━━ Source records

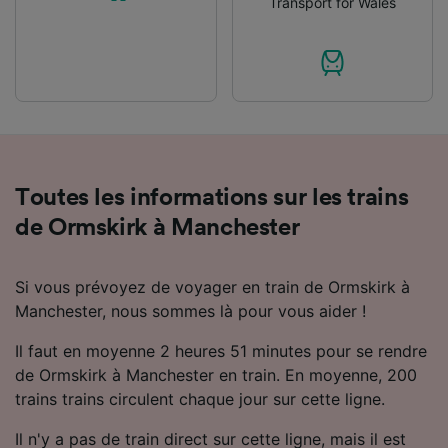
Transport for Wales
Toutes les informations sur les trains
de Ormskirk à Manchester
Si vous prévoyez de voyager en train de Ormskirk à
Manchester, nous sommes là pour vous aider !
Il faut en moyenne 2 heures 51 minutes pour se rendre
de Ormskirk à Manchester en train. En moyenne, 200
trains trains circulent chaque jour sur cette ligne.
Il n'y a pas de train direct sur cette ligne, mais il est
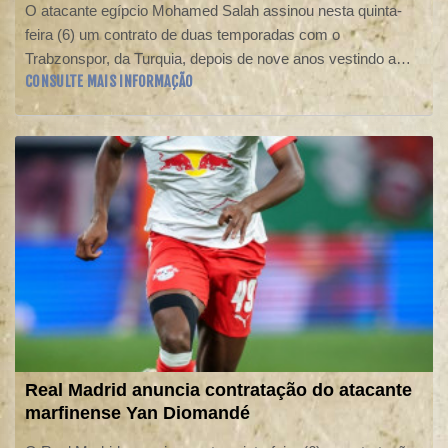
O atacante egípcio Mohamed Salah assinou nesta quinta-
feira (6) um contrato de duas temporadas com o
Trabzonspor, da Turquia, depois de nove anos vestindo a
CONSULTE MAIS INFORMAÇÃO
camisa do Liverpool.
Real Madrid anuncia contratação do atacante
marfinense Yan Diomandé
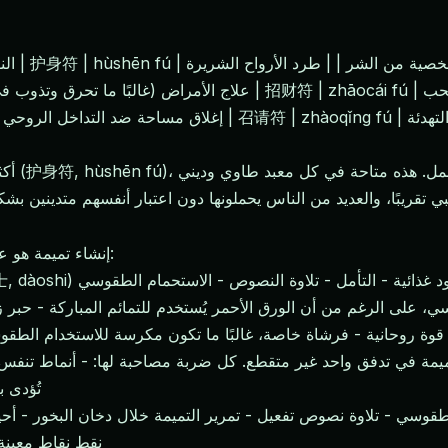
أكثر تم
إنشاء تميمة هو عمل طقوسي، وليس مجرد تمرين في الكتابة. تشمل العملية:
فسه من خلال: - الصيام أو قيود غذائية - التأمل - تلاوة النصوص - الاستحمام الطقوسي
 له قوة روحانية - فرشاة خاصة، غالبًا ما تكون مكرسة للاستخدام الط
يمة في تدفق واحد غير متقطع. كل ضربة مصاحبة لها: - أنماط تنفس م
همسات - إشارات 
نقط نقاط معينة 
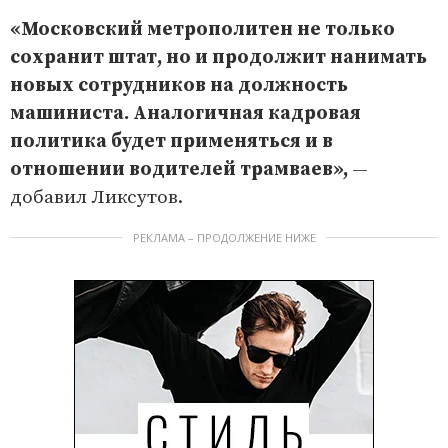
«Московский метрополитен не только
сохранит штат, но и продолжит нанимать
новых сотрудников на должность
машиниста. Аналогичная кадровая
политика будет применяться и в
отношении водителей трамваев»,
—
добавил Ликсутов.
РЕКЛАМА – ПРОДОЛЖЕНИЕ НИЖЕ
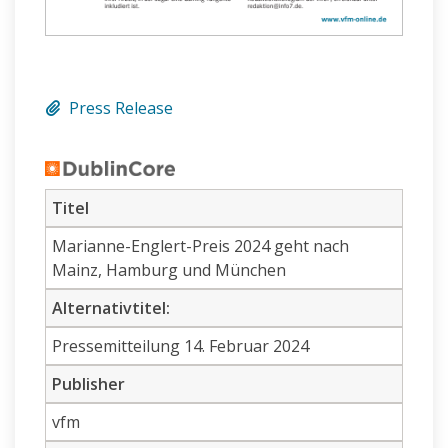
Press Release
Titel
Marianne-Englert-Preis 2024 geht nach
Mainz, Hamburg und München
Alternativtitel:
Pressemitteilung 14. Februar 2024
Publisher
vfm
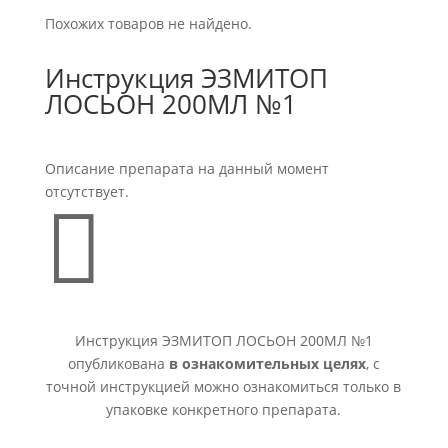
Похожих товаров не найдено.
Инструкция ЭЗМИТОП
ЛОСЬОН 200МЛ №1
Описание препарата на данный момент
отсутствует.

Инструкция ЭЗМИТОП ЛОСЬОН 200МЛ №1
опубликована
в ознакомительных целях
, с
точной инструкцией можно ознакомиться только в
упаковке конкретного препарата.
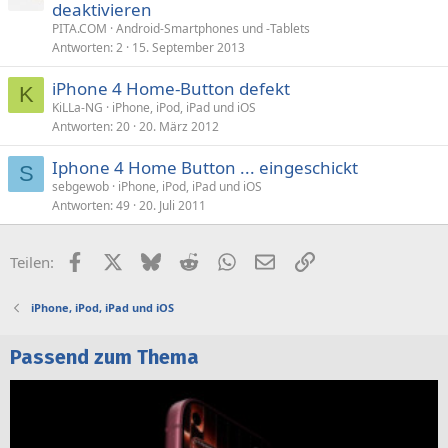
deaktivieren
PITA.COM
Android-Smartphones und -Tablets
Antworten
2
15. September 2013
iPhone 4 Home-Button defekt
K
KiLLa-NG
iPhone, iPod, iPad und iOS
Antworten
20
20. März 2012
Iphone 4 Home Button ... eingeschickt
S
sebgewob
iPhone, iPod, iPad und iOS
Antworten
49
20. Juli 2011
Facebook
X (Twitter)
Bluesky
Reddit
WhatsApp
E-Mail
Link
Teilen:
iPhone, iPod, iPad und iOS
Passend zum Thema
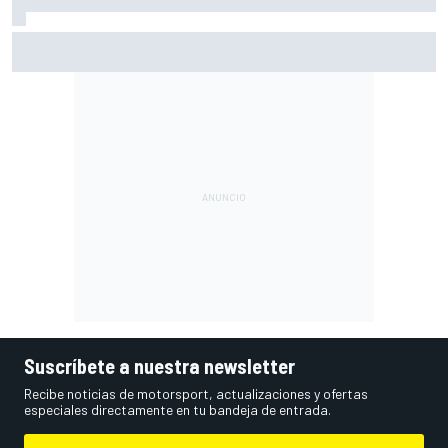
Ogura: "No estaba seguro de poder acabar la carrera por la
degradación"
Suscríbete a nuestra newsletter
Recibe noticias de motorsport, actualizaciones y ofertas
especiales directamente en tu bandeja de entrada.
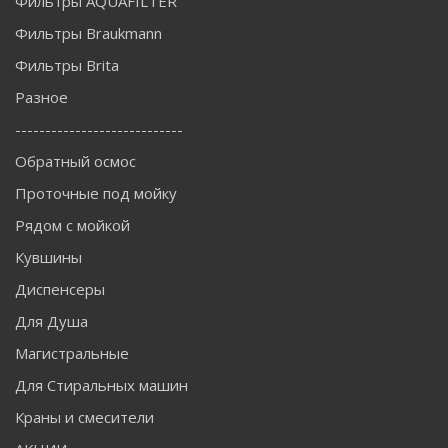
Фильтры AQUAFILTER
Фильтры Braukmann
Фильтры Brita
Разное
----------------------------
Обратный осмос
Проточные под мойку
Рядом с мойкой
Кувшины
Диспенсеры
Для Душа
Магистральные
Для Стиральных машин
Краны и смесители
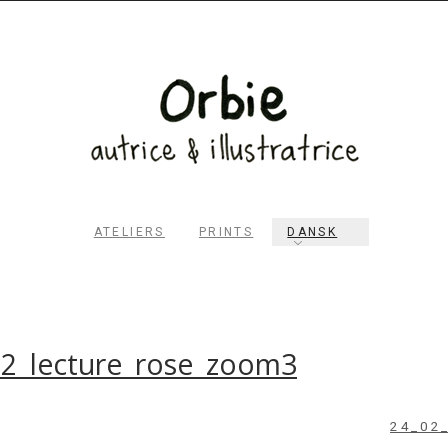
ATELIERS
PRINTS
DANSK
RECHERCHER
2_lecture_rose_zoom3
24_02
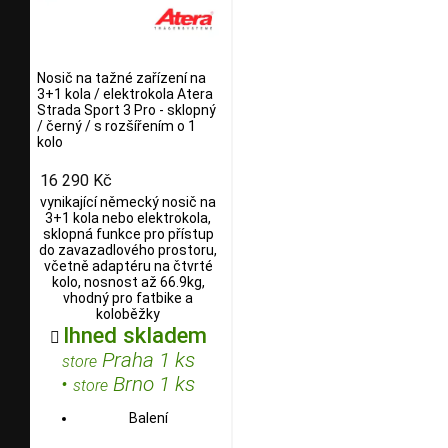
Nosič na tažné zařízení na
3+1 kola / elektrokola Atera
Strada Sport 3 Pro - sklopný
/ černý / s rozšířením o 1
kolo
16 290 Kč
vynikající německý nosič na
3+1 kola nebo elektrokola,
sklopná funkce pro přístup
do zavazadlového prostoru,
včetně adaptéru na čtvrté
kolo, nosnost až 66.9kg,
vhodný pro fatbike a
koloběžky
Ihned skladem

Praha 1 ks
store
•
Brno 1 ks
store
Balení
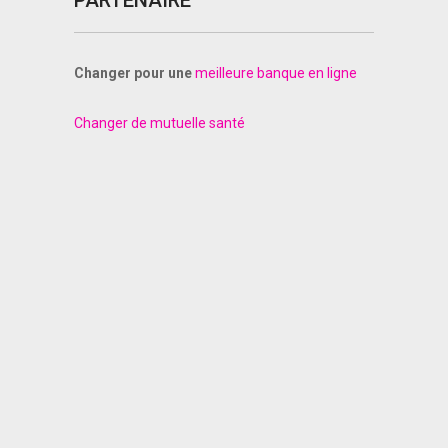
PARTENAIRE
Changer pour une
meilleure banque en ligne
Changer de mutuelle santé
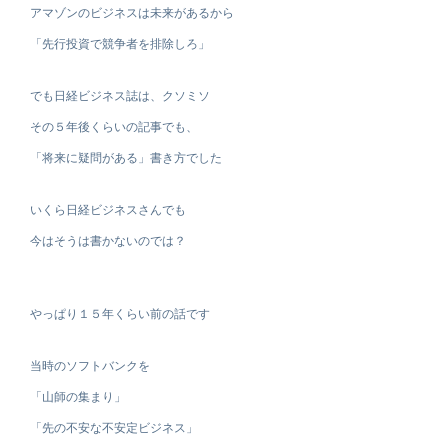
アマゾンのビジネスは未来があるから
「先行投資で競争者を排除しろ」
でも日経ビジネス誌は、クソミソ
その５年後くらいの記事でも、
「将来に疑問がある」書き方でした
いくら日経ビジネスさんでも
今はそうは書かないのでは？
やっぱり１５年くらい前の話です
当時のソフトバンクを
「山師の集まり」
「先の不安な不安定ビジネス」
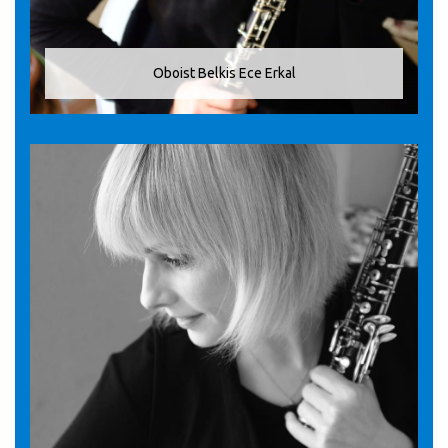
Oboist Belkis Ece Erkal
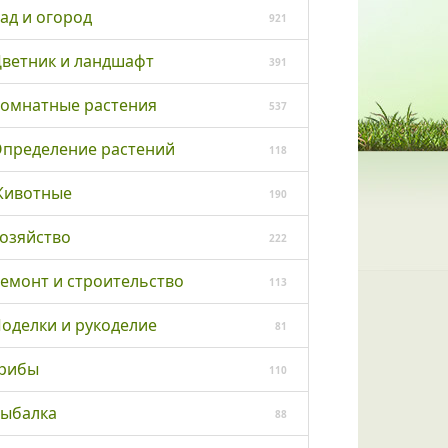
ад и огород
921
ветник и ландшафт
391
омнатные растения
537
пределение растений
118
ивотные
190
озяйство
222
емонт и строительство
113
оделки и рукоделие
81
рибы
110
ыбалка
88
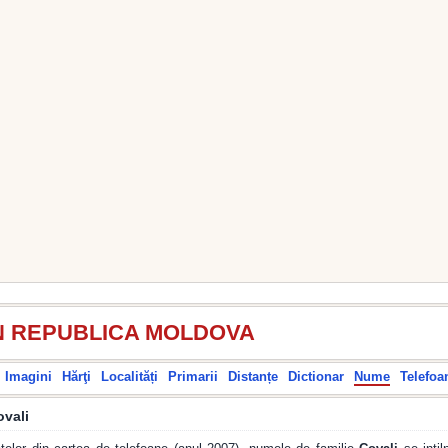
N REPUBLICA MOLDOVA
Imagini
Hărţi
Localități
Primarii
Distanțe
Dictionar
Nume
Telefoa
ovali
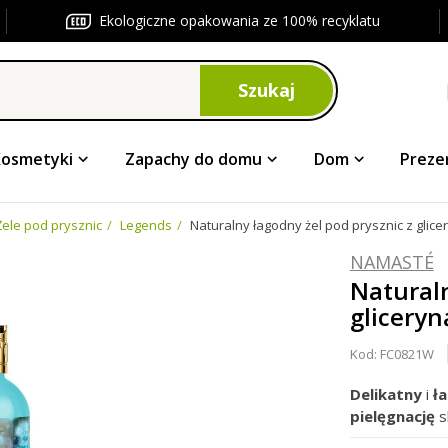
Ekologiczne opakowania ze 100% recyklatu
Szukaj
Kosmetyki
Zapachy do domu
Dom
Preze
Żele pod prysznic
Legends
Naturalny łagodny żel pod prysznic z glice
NAMASTÉ
Naturaln
gliceryn
Kod:
FC0821W
Delikatny
i
ła
pielęgnację
s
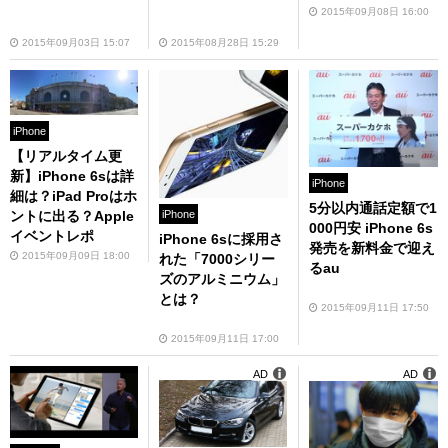
2015年09月08日 16:00
2015年09月03日 15:07
2015年08月28日 15:29
iPhone
【リアルタイム更
新】iPhone 6sは詳
iPhone
細は？iPad Proはホ
5分以内通話定額で1
ントに出る？Apple
iPhone
000円安 iPhone 6s
イベントレポ
iPhone 6sに採用さ
発売を新料金で迎え
2015年09月09日 18:00
れた「7000シリー
るau
ズのアルミニウム」
とは？
2015年09月11日 17:50
2015年09月11日 17:00
AD
AD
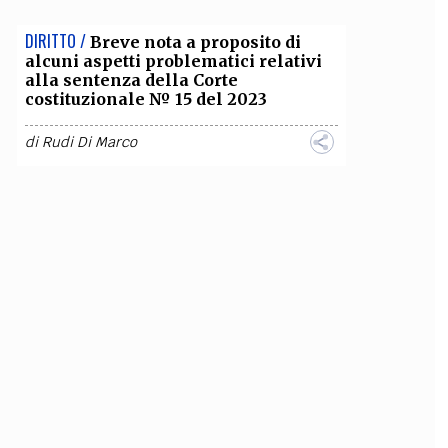
DIRITTO /
Breve nota a proposito di
alcuni aspetti problematici relativi
alla sentenza della Corte
costituzionale № 15 del 2023
di
Rudi Di Marco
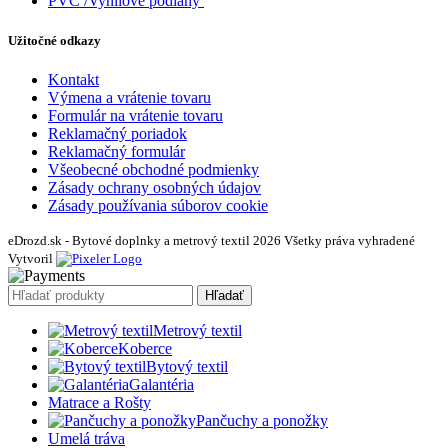
PVC /Vynilové podlahy
Užitočné odkazy
Kontakt
Výmena a vrátenie tovaru
Formulár na vrátenie tovaru
Reklamačný poriadok
Reklamačný formulár
Všeobecné obchodné podmienky
Zásady ochrany osobných údajov
Zásady používania súborov cookie
eDrozd.sk - Bytové doplnky a metrový textil 2026 Všetky práva vyhradené
Vytvoril
Hľadať
Metrový textil
Koberce
Bytový textil
Galantéria
Matrace a Rošty
Pančuchy a ponožky
Umelá tráva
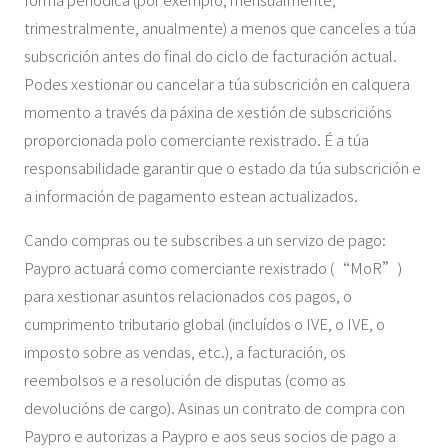
trimestralmente, anualmente) a menos que canceles a túa
subscrición antes do final do ciclo de facturación actual.
Podes xestionar ou cancelar a túa subscrición en calquera
momento a través da páxina de xestión de subscricións
proporcionada polo comerciante rexistrado. É a túa
responsabilidade garantir que o estado da túa subscrición e
a información de pagamento estean actualizados.
Cando compras ou te subscribes a un servizo de pago:
Paypro actuará como comerciante rexistrado (“MoR”)
para xestionar asuntos relacionados cos pagos, o
cumprimento tributario global (incluídos o IVE, o IVE, o
imposto sobre as vendas, etc.), a facturación, os
reembolsos e a resolución de disputas (como as
devolucións de cargo). Asinas un contrato de compra con
Paypro e autorizas a Paypro e aos seus socios de pago a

━━━━

Description of the task
Can you write out the items again from the line containing "trimestralmente, anualmente) a" through the end of the items, switching every "Paypro" to "PayPro" and leaving everything else unchanged?

Task solution
trimestralmente, anualmente) a menos que canceles a túa
subscrición antes do final do ciclo de facturación actual.
Podes xestionar ou cancelar a túa subscrición en calquera
momento a través da páxina de xestión de subscricións
proporcionada polo comerciante rexistrado. É a túa
responsabilidade garantir que o estado da túa subscrición e
a información de pagamento estean actualizados.
Cando compras ou te subscribes a un servizo de pago:
PayPro actuará como comerciante rexistrado (“MoR”)
para xestionar asuntos relacionados cos pagos, o
cumprimento tributario global (incluídos o IVE, o IVE, o
imposto sobre as vendas, etc.), a facturación, os
reembolsos e a resolución de disputas (como as
devolucións de cargo). Asinas un contrato de compra con
PayPro e autorizas a PayPro e aos seus socios de pago a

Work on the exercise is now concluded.